With the service manager done, I turned to the content sources admin page. We have 219+ news scraper configurations, but no way to see what they've actually produced. Are the scrapers working? Is the LLM enrichment producing useful summaries? You'd have to dig through DynamoDB to find out.

So I added a "Curated News" action to the three-dot menu on every content source row. Click it, and a side panel opens showing all the enriched (SILVER-tier) articles for that team — title linked to the original article, LLM summary, a category badge (authoritative, reporting, or gossip), confidence score, signal tags like "injury" or "transfer", and a relative timestamp.

The implementation is a new API route at /api/admin/news that queries DynamoDB for NEWS#SILVER# items by team_id, with an optional source_id filter. A CuratedNewsSheet component renders the results in a Sheet (right-side panel), following the same pattern as the league override editor.

The Bugs Hiding in the Pipeline

Building the viewer immediately exposed two problems that had been invisible.

Bug 1: Every article had source_id: "unknown". The batch news ingestor was calling source.get('source_id', 'unknown'), but the content source records don't have a field called source_id. The UUID lives in the DynamoDB sort key (SOURCE#a7713372-...). The fix was one line — extract the UUID from the SK before writing the bronze record. The enricher already spreads all bronze fields into silver via **article, so the correct source_id propagates automatically.

Bug 2: Static-URL sources only ever produced one article. The BBC team page (bbc.co.uk/sport/football/teams/derby-county) has the same URL and title every day. The dedup hash was SHA-256(url + title), which meant it produced the same hash forever. After the first ingestion, every subsequent run hit the dedup check and skipped. The fix: include the UTC date (ddmmyy) in the hash input, so the same source produces at most one record per day. For RSS sources with unique article URLs, the date is redundant but harmless.

Bug 3: Team logos showing Access Denied. While checking the content sources table, I noticed custom team logos weren't rendering. The TeamLogo and LeagueLogo components were using raw S3 URLs from DynamoDB overrides, but the S3 bucket blocks all public access — assets must be served via CloudFront. The fix was adding assetUrl() to both components, which rewrites S3 URLs to CloudFront URLs. A two-line change that fixed logos across the entire platform.

What I Learned

The TypeScript target in this project doesn't support --downlevelIteration, which means you can't spread Set or iterate Map directly. I hit this twice during the build — once spreading a Set into an array ([...prev, ...ids]), once iterating a Map with for...of. The fix is simple (Array.from() and Object.keys() respectively), but it's the kind of thing that compiles locally and only fails in the production build.

The bigger lesson: building admin visibility tools isn't just about convenience — it's a diagnostic tool. The curated news viewer existed for about thirty seconds before it told me the pipeline was broken in two different ways. If I'd built it earlier, those bugs would have been caught weeks ago.

What's Next

This was a pragmatic detour before Phase 3 (WebGL Digital Humans).
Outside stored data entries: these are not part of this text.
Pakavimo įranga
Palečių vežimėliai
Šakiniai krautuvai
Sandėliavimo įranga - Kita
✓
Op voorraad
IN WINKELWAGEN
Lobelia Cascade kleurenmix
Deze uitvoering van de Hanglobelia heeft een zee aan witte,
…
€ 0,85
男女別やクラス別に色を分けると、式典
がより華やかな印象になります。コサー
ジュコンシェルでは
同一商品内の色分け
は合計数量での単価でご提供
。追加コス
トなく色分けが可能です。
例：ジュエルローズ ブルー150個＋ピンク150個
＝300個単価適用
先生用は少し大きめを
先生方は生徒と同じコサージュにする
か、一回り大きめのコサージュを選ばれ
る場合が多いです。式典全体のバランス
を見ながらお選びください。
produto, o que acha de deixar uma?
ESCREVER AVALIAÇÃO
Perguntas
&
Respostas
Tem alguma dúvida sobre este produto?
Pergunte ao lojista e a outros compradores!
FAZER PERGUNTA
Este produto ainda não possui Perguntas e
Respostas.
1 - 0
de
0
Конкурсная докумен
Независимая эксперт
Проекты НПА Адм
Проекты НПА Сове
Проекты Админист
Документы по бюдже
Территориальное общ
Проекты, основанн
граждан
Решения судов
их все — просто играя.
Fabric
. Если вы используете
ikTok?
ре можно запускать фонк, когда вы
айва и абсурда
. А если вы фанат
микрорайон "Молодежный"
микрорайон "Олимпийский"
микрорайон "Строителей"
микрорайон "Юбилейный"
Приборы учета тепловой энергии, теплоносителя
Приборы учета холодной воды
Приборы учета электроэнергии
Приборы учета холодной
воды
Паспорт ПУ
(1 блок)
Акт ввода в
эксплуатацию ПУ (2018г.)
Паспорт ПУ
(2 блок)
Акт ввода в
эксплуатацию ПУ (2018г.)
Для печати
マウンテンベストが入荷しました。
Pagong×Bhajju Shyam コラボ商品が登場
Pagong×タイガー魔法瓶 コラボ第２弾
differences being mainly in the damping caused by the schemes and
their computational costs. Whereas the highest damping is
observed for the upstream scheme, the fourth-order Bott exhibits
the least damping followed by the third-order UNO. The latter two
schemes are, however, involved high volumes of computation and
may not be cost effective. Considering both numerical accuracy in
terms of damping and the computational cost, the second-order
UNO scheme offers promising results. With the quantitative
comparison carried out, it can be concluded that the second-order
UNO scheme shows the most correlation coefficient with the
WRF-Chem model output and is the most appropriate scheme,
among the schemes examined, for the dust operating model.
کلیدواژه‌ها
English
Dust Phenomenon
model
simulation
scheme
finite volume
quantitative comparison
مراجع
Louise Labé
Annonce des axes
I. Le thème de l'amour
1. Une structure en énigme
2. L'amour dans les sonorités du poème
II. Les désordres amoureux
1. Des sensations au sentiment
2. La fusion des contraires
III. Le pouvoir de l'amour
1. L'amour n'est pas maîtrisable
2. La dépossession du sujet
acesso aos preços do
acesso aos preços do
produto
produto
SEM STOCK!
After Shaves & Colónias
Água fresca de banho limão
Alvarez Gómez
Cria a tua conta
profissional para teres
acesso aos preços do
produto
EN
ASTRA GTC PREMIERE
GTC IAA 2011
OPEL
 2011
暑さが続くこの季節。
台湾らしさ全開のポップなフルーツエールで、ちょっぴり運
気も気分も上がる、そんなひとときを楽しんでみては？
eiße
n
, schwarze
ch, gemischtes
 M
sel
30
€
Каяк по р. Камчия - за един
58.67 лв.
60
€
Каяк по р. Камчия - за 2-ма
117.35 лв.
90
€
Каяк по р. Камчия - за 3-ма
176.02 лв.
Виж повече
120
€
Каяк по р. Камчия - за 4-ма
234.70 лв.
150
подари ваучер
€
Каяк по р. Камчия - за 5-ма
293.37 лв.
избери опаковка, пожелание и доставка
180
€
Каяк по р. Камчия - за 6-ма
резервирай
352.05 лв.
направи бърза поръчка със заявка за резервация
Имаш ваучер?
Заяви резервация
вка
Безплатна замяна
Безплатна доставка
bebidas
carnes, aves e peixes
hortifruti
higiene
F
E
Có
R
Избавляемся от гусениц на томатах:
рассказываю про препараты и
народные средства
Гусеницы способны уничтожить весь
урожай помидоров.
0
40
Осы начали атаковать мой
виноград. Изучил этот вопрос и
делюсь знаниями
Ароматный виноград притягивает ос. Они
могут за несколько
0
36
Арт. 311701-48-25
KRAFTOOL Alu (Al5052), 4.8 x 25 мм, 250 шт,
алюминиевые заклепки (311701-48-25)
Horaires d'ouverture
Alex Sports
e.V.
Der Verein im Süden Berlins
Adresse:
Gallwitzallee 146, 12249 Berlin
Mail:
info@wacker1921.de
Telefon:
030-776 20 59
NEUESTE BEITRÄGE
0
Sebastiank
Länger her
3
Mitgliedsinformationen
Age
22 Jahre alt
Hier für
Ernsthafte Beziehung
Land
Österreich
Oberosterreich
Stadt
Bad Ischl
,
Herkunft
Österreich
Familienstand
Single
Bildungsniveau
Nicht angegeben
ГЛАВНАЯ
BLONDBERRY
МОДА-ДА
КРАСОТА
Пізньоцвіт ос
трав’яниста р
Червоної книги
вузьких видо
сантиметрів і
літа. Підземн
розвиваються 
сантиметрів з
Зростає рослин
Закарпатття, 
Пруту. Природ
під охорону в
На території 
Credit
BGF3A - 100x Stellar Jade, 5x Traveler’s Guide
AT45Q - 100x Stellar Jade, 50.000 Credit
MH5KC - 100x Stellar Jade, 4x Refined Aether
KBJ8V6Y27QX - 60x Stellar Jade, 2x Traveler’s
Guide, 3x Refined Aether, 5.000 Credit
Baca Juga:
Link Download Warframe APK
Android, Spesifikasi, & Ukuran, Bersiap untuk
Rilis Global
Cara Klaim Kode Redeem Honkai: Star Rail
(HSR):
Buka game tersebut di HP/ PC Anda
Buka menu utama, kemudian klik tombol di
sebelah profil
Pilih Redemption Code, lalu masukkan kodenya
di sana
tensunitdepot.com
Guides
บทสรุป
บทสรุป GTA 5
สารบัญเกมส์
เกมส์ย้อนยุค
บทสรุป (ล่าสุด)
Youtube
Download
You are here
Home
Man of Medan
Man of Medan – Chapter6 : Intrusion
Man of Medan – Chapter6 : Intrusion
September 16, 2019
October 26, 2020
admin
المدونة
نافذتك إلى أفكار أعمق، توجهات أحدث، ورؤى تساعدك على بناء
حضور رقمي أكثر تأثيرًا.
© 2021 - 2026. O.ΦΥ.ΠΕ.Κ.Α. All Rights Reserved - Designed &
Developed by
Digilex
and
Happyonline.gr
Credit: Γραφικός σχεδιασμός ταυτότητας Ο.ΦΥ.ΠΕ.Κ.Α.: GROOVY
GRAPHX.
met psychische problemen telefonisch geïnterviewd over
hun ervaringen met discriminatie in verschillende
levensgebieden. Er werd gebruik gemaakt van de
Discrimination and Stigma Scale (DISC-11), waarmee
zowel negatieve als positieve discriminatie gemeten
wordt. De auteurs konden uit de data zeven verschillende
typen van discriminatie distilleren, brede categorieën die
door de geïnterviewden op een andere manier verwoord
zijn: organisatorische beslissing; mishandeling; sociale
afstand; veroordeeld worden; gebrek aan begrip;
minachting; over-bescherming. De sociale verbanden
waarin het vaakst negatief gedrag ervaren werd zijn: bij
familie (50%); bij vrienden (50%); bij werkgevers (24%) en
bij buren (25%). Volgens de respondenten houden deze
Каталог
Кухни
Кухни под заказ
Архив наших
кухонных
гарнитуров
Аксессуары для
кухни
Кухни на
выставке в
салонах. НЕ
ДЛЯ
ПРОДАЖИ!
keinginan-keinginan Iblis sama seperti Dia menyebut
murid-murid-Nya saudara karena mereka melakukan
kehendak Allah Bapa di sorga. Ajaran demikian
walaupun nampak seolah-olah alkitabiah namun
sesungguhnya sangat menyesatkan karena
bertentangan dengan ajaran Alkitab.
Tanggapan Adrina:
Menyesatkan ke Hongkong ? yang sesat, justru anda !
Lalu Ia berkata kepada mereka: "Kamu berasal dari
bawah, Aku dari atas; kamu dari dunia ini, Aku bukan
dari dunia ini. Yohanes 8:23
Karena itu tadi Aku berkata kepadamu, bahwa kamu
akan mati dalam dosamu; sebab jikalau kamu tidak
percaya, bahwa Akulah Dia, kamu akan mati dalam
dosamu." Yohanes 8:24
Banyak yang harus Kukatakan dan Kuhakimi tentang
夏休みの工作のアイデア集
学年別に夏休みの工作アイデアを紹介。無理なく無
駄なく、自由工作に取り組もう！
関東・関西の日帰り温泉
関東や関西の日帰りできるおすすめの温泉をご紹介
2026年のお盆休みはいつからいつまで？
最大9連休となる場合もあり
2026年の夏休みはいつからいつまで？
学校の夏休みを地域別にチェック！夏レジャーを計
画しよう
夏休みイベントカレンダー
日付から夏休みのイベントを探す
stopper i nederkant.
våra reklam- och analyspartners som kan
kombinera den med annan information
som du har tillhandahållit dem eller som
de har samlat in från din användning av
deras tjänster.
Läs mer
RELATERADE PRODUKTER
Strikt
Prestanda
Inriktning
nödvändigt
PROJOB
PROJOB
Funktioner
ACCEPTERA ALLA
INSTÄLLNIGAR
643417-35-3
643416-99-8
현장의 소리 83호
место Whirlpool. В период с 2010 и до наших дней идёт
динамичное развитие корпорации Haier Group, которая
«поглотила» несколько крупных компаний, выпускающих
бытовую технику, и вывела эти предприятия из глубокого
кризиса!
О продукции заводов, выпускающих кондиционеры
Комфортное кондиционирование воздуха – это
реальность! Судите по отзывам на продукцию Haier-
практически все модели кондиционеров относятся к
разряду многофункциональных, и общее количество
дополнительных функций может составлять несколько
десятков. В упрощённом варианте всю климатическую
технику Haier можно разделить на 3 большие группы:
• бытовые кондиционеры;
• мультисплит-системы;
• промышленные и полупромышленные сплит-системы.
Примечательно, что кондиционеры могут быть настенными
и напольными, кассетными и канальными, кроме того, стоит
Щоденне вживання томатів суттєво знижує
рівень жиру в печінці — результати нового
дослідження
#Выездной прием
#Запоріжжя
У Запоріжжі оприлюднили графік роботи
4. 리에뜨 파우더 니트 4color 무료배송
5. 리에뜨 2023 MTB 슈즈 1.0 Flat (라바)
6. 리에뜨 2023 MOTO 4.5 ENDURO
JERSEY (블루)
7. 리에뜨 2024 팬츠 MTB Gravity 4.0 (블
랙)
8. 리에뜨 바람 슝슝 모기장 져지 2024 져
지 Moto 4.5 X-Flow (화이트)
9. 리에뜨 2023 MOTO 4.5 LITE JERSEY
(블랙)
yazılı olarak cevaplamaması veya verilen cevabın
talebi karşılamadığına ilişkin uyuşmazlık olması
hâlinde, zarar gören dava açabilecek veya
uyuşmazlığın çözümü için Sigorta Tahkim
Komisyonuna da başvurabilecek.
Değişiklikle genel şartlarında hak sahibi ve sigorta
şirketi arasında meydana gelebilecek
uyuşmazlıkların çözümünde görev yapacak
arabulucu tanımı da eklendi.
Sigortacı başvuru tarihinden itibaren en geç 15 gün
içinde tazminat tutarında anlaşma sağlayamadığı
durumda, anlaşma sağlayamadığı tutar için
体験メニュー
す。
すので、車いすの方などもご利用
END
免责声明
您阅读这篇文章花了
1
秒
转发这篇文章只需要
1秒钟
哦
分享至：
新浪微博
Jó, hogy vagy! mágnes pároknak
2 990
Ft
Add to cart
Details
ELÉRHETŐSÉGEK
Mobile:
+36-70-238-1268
With the season ending, having the kill switch means we can confidently shut down the high-cost services — the poller and showrunner alone run every minute — and stop paying for compute that isn't doing anything useful. The news viewer means we can actually verify the pipeline is working before we rely on it for digital human scripts.

When pre-season kicks off, one click on "Activate In-Season" brings everything back. No console diving, no CDK deploys, no Slack messages asking "did anyone remember to turn the poller back on?"

Next up: Phase 3 — getting a virtual presenter talking on screen with react-three-fiber and WebGL avatars.